Revenue and profits get neglected snidely in so-called success stories, while Youtube views and Facebook likes are being treated like a new currency, in keeping with the motto: You’re broke, but people clicked you.
Then there is good old-fashioned hard work that comes with promotion, booking and building real life contacts and that is now apparently to be substituted by cure-all autopilot social media
So why can all this happen? It’s clear. Catchphrases such as “income on autopilot” or “free music promotion” resonate with people. More than the success story of a musician who invested money and works 14 hours a day to make a living. The takeaway could kill some illusions and so the “nah, today it works all differently” excuse comes in handy.
Musicians, especially the young ones, should get valuable information about the way the music business really works: What does really generate money, how much, and what do we have to do for it?

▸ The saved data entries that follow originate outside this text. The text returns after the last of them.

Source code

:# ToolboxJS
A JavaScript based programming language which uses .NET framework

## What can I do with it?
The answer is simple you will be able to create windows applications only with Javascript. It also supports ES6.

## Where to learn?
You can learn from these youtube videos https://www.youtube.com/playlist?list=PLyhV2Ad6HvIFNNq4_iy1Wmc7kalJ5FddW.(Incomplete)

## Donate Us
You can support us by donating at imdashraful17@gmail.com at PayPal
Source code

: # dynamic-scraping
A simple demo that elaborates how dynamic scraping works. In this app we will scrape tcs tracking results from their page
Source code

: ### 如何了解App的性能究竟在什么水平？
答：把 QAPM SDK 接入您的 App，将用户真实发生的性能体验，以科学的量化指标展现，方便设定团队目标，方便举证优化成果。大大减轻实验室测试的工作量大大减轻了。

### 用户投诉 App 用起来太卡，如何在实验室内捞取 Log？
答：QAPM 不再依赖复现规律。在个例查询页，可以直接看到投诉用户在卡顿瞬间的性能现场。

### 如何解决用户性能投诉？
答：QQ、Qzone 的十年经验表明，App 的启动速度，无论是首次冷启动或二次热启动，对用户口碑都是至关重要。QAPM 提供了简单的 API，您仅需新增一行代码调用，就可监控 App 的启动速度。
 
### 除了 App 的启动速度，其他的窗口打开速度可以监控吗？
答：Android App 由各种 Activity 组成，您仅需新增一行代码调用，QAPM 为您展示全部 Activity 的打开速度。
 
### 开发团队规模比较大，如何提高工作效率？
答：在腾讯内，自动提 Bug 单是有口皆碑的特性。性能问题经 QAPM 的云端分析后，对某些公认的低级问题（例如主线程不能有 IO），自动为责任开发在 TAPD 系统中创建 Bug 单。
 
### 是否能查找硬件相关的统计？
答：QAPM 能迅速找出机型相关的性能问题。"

If we fail to educate musicians properly we will soon be working in an environment where musicians get even less, if nothing at all, much to the benefit of shady, but all so hip, businesses – and those who sell “good advice”.
Old and new are not mutually exclusive. We shouldn’t demonize things only because they are new, however, at the same time noone should ridicule old models that work.
Most of all, though, musicians should take a close look at what they are doing. It is still easier to make a hundred dollars by selling only 10 CDs rather than waiting for 100,000 Youtube views.
From personal experience I know that it’s easier to get one well-paying TV placement than securing a few hundred micro syncs.
Let’s go full circle with the live gig example we started with. Usually the hassle of getting a gig is always the same. With that in mind we should rather focus on getting one high-paying show than trying to secure five small gigs that generate just as much revenue together.
And if there’s a new fan standing in front of us at the merch table, will we try to sell her a CD in the first place or will we ask her to look us up on Spotify?
The answer is crystal clear – although not a given these days.